#### Work task
The required output is the lines below from the line containing "X0216760Y0025174D01*" to the line containing "X0220779Y0027283D01*", inclusive, retyped exactly. No other lines belong in it.

#### Data
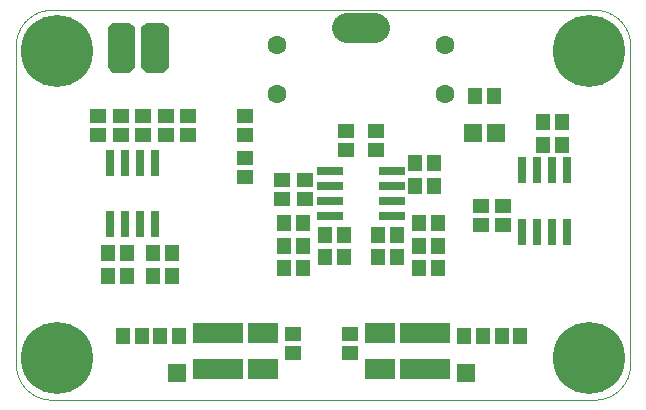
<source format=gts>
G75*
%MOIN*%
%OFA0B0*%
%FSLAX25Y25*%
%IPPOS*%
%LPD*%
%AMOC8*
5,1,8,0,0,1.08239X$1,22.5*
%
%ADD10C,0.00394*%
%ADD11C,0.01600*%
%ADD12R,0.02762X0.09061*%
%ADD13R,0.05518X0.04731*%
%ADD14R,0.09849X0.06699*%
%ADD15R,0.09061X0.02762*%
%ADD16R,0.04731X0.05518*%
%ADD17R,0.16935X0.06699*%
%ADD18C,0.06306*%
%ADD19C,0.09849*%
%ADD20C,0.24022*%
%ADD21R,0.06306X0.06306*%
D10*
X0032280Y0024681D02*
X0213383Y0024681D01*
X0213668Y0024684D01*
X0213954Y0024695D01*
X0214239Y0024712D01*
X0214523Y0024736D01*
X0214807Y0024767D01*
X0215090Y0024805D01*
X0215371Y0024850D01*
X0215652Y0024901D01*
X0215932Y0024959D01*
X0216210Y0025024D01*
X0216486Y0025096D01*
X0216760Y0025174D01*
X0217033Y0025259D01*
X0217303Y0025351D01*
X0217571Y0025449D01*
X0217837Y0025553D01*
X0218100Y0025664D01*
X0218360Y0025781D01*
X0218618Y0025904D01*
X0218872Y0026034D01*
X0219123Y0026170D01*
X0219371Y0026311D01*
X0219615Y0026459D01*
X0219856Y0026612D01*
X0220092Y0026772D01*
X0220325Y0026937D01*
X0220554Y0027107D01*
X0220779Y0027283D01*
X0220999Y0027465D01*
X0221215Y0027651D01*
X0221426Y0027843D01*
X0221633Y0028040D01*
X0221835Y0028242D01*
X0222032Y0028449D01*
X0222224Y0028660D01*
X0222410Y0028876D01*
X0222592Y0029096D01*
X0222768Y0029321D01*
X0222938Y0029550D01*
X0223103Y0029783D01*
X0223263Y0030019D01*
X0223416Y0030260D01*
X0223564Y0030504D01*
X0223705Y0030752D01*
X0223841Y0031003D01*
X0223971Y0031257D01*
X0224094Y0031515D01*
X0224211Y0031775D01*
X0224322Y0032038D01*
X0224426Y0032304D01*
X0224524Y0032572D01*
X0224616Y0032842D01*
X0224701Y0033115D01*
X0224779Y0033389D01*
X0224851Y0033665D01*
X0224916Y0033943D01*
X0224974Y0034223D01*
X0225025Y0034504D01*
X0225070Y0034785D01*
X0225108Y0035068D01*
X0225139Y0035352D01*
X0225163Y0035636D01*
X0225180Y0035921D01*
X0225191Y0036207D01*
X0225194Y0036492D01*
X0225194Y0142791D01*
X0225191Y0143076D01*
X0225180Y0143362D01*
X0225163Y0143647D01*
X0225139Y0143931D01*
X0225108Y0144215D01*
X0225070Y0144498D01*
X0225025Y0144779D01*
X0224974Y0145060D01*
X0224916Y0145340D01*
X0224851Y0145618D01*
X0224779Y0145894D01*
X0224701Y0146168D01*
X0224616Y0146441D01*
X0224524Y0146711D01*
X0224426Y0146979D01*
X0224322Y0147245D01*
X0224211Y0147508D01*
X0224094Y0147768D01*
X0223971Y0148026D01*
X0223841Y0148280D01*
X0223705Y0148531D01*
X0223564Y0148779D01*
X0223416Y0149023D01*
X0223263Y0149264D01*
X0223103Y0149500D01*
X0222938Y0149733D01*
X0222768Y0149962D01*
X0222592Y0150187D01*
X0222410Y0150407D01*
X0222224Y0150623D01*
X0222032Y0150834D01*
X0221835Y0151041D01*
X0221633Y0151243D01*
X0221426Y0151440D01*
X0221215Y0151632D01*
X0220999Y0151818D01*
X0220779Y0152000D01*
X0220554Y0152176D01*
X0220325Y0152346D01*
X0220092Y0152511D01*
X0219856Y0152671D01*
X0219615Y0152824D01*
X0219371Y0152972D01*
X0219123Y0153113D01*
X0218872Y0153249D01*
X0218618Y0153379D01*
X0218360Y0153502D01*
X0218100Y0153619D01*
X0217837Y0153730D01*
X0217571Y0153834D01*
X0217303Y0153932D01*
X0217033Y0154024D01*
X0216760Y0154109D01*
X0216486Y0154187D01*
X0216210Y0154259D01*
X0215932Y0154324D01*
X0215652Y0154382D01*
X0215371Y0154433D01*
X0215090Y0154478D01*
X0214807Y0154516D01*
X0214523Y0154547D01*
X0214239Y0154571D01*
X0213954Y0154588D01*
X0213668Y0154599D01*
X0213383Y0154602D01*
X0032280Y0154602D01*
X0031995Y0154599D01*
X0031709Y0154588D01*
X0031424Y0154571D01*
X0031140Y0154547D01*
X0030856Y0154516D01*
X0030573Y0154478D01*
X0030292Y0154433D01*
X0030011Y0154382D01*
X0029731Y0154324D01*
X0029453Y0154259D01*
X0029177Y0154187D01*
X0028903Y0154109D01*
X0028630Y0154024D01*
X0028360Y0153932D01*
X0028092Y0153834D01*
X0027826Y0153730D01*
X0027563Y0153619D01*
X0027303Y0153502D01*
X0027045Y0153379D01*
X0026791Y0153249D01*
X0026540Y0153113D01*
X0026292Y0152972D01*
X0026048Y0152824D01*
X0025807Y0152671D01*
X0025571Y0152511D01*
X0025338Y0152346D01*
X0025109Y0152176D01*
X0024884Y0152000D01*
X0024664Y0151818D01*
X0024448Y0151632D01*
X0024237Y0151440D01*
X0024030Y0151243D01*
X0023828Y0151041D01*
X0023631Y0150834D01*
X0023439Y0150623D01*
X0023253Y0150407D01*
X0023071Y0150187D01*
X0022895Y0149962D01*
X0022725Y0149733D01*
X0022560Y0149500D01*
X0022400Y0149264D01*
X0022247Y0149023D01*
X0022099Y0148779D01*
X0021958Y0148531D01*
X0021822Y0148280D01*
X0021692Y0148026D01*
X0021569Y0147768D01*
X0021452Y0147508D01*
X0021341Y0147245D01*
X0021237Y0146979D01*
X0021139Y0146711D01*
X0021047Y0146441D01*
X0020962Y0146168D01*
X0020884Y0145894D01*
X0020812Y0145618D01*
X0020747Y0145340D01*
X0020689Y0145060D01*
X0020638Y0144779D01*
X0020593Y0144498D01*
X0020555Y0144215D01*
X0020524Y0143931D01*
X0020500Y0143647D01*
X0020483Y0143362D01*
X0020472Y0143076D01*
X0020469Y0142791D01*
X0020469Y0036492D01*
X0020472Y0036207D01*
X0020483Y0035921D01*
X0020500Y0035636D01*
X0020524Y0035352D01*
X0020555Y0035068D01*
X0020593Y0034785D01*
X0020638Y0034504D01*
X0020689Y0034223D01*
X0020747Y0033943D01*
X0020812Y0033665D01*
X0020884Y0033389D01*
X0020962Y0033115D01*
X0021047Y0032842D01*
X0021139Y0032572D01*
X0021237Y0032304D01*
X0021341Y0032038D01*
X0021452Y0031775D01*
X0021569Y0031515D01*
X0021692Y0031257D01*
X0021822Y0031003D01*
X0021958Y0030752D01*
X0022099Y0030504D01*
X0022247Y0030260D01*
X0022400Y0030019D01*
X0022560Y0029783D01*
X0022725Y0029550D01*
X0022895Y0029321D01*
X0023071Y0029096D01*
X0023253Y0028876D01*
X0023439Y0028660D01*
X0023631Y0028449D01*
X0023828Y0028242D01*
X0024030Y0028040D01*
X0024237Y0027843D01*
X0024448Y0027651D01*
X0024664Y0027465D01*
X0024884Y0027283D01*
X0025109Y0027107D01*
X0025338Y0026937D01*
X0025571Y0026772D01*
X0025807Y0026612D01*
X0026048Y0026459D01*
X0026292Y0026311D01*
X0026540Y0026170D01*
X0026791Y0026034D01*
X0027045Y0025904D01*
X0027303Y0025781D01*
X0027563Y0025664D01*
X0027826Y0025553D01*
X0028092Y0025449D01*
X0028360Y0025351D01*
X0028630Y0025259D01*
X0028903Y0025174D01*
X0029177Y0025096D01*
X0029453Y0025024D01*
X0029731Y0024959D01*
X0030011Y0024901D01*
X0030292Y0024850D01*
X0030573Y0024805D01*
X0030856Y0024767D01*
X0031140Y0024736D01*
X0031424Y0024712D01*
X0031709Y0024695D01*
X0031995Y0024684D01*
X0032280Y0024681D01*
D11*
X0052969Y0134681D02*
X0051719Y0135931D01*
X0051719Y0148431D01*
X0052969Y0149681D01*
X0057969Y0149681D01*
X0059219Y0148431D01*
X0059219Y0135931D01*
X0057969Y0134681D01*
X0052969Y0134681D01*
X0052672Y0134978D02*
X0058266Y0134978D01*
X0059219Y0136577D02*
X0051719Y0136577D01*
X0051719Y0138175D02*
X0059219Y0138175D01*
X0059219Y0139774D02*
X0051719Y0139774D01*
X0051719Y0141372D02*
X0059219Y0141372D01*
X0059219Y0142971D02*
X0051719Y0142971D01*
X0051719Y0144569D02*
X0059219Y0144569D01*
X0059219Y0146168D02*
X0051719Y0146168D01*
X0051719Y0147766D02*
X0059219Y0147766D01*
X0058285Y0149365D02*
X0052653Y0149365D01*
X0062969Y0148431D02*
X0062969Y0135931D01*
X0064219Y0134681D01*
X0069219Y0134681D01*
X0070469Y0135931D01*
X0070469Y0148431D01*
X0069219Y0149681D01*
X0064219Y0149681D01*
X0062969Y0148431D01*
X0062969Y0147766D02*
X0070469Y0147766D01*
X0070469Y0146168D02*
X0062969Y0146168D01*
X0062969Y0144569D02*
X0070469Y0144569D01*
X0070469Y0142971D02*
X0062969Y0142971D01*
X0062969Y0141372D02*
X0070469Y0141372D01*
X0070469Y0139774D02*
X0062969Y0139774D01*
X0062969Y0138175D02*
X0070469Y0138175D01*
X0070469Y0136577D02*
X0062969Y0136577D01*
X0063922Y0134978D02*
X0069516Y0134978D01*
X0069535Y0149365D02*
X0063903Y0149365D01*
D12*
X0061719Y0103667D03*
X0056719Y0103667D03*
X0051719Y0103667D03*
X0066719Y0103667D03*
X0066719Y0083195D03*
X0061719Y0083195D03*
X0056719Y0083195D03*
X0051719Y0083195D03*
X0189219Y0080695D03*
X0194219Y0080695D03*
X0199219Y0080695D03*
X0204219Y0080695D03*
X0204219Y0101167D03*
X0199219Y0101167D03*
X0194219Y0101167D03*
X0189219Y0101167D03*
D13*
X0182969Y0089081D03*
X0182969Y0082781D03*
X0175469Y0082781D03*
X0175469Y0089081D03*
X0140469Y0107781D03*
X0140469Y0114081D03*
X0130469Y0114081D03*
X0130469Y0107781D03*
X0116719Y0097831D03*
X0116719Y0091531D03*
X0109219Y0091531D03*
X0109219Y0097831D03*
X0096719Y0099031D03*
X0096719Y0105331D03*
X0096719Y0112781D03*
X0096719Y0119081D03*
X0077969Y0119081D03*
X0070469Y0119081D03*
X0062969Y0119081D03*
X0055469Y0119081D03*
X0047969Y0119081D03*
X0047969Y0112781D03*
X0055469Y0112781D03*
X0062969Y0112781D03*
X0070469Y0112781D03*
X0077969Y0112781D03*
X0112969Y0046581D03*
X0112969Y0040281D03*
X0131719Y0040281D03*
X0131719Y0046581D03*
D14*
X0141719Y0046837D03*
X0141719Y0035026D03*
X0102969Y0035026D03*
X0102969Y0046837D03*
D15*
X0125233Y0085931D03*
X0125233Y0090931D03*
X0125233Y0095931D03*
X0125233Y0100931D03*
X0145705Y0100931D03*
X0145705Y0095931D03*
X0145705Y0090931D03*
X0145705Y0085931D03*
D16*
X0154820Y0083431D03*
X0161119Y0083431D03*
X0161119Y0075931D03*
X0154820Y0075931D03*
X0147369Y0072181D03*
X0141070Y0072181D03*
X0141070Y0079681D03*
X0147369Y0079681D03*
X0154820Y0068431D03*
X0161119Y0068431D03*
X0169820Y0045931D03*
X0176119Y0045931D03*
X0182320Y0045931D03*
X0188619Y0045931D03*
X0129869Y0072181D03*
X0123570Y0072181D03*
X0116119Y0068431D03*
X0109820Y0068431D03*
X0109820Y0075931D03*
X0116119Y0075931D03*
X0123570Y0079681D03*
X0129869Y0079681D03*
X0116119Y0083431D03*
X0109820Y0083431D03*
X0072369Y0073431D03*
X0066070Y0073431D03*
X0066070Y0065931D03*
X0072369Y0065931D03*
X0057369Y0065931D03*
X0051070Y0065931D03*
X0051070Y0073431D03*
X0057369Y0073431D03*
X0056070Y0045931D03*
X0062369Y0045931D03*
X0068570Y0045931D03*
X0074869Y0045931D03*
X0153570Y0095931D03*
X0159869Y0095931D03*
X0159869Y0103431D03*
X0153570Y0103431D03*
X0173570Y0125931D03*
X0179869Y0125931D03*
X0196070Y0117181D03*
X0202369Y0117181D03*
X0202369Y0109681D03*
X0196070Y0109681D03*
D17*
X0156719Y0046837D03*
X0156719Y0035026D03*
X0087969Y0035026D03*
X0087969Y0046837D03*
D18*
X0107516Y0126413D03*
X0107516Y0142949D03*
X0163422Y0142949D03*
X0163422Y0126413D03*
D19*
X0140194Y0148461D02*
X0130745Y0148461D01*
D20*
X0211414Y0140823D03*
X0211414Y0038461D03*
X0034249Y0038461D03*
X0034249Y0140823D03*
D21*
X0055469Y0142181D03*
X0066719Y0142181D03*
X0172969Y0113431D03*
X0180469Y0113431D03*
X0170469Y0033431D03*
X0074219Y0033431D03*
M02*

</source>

#### Result
X0216760Y0025174D01*
X0217033Y0025259D01*
X0217303Y0025351D01*
X0217571Y0025449D01*
X0217837Y0025553D01*
X0218100Y0025664D01*
X0218360Y0025781D01*
X0218618Y0025904D01*
X0218872Y0026034D01*
X0219123Y0026170D01*
X0219371Y0026311D01*
X0219615Y0026459D01*
X0219856Y0026612D01*
X0220092Y0026772D01*
X0220325Y0026937D01*
X0220554Y0027107D01*
X0220779Y0027283D01*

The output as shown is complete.